At Risk is the first in a series of novels featuring MI5 Intelligence Officer Liz Carlyle. According to Rimington, Liz Carlyle is part based on her own life and experiences and those of other female spooks she encountered during her career.
When she is first introduced in At Risk Carlyle is involved in a complicated relationship that could have a detrimental effect on her career. This quickly fades to background as a more pressing problem presents itself. MI5 learn from their rivals at MI6 that they have an ‘invisible’ on their hands. This in the murky world of Intelligence is a terrorist, native to the target country, who can move about at will and stands little chance of being discovered. It is Liz Carlyle’s job to track down the ‘invisible’ identify the target and prevent the planned terrorist attack.

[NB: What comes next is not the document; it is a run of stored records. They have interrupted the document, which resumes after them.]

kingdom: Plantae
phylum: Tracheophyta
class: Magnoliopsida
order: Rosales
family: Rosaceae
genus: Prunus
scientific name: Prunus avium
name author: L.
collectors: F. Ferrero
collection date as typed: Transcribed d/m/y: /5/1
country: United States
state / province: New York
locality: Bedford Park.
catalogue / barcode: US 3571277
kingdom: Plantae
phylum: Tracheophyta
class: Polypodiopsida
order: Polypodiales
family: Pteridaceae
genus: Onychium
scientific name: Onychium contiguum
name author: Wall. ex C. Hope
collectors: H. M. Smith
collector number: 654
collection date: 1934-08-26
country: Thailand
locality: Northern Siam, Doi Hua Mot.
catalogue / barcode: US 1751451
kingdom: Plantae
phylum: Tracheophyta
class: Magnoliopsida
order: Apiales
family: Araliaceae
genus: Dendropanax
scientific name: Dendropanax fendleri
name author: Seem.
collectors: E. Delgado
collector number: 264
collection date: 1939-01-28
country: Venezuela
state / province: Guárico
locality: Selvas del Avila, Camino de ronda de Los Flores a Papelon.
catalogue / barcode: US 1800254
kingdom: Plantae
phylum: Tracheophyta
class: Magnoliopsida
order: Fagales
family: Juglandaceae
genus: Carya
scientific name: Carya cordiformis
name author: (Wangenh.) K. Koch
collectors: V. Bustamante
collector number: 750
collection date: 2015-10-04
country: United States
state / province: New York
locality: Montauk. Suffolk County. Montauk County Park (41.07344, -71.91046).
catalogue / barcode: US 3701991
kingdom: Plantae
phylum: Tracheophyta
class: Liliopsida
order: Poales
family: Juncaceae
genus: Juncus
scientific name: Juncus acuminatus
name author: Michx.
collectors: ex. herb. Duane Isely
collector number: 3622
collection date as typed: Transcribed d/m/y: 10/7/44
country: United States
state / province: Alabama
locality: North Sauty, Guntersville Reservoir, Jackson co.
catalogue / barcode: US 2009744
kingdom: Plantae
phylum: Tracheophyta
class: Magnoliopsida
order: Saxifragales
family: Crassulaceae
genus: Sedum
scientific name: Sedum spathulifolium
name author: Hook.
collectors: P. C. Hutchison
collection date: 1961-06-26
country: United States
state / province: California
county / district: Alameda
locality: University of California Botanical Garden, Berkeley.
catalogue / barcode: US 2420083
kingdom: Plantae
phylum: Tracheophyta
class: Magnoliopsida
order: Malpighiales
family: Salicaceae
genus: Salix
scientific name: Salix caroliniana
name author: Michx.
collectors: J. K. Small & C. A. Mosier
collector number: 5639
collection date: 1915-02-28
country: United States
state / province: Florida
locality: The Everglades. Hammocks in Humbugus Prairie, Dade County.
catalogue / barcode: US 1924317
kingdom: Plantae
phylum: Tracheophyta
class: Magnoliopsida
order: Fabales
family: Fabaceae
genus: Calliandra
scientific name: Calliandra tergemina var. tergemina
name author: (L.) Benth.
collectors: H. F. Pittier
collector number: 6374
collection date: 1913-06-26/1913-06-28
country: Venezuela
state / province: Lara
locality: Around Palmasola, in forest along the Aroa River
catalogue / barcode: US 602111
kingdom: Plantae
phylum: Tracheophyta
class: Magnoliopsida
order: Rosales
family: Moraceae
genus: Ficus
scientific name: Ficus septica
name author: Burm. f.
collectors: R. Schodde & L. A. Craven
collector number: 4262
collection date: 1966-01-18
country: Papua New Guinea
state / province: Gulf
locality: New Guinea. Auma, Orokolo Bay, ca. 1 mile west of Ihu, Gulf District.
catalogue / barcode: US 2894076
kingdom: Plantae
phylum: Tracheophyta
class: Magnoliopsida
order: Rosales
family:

The Afghan terrorist smuggled into Britain to work with the ‘invisible’ makes a mistake. Liz picks this up and uses all of her skills and experience plus a few buckets full of intuition to try and get inside the head of her enemy. If she can manage that she has a chance of averting disaster but she is working against the clock.
At Risk is a classic tale of good versus evil with a lot of depth and substance. Where Rimington has excelled is in making some of her ‘Good Guys’ appear to be rather bad and treating her ‘Bad Guys’ sympathetically.
Her main terrorist was a moderate young man who is politicised as a result of seeing his entire family murdered by American pilots who thought they were a terrorist cell instead of a crowd of Afghans celebrating a wedding. He comes to the UK seeking revenge.
Anyone reading this in the UK, after revelations about British Soldiers killed by so called ‘friendly fire’ is likely to feel a bit of sympathy for the young Afghan.
Add to that the stonewalling and total lack of cooperation from the US Government to legitimate requests by the UK Coroner and the subsequent leaking of the cockpit tapes the US Government sought to suppress. They revealed a couple of badly trained, Gung Ho, cowboys laughing as they shot up a UK convoy. After that Rimington’s ‘Bad Guys’ could start to look like hero’s.
But she doesn’t go that far. A bit of indiscriminate slaying of innocents that get in their way and there is no doubt that these guys really are bad and have to be stopped.
But Rimington has introduced the troubling thought that perhaps the war the west is currently waging against ‘Terrorism’ is begetting more ‘Terrorism’.
Before she was promoted to Director General of MI5 Stella Rimington served in all three branches of the Security Service, counter terrorism, counter espionage and counter subversion. In the second novel, Secret Asset, Liz Carlyle continues the fight against ‘Terrorism’ but will have moved to counter espionage by the time the third, Illegal Action, is published in September 2007.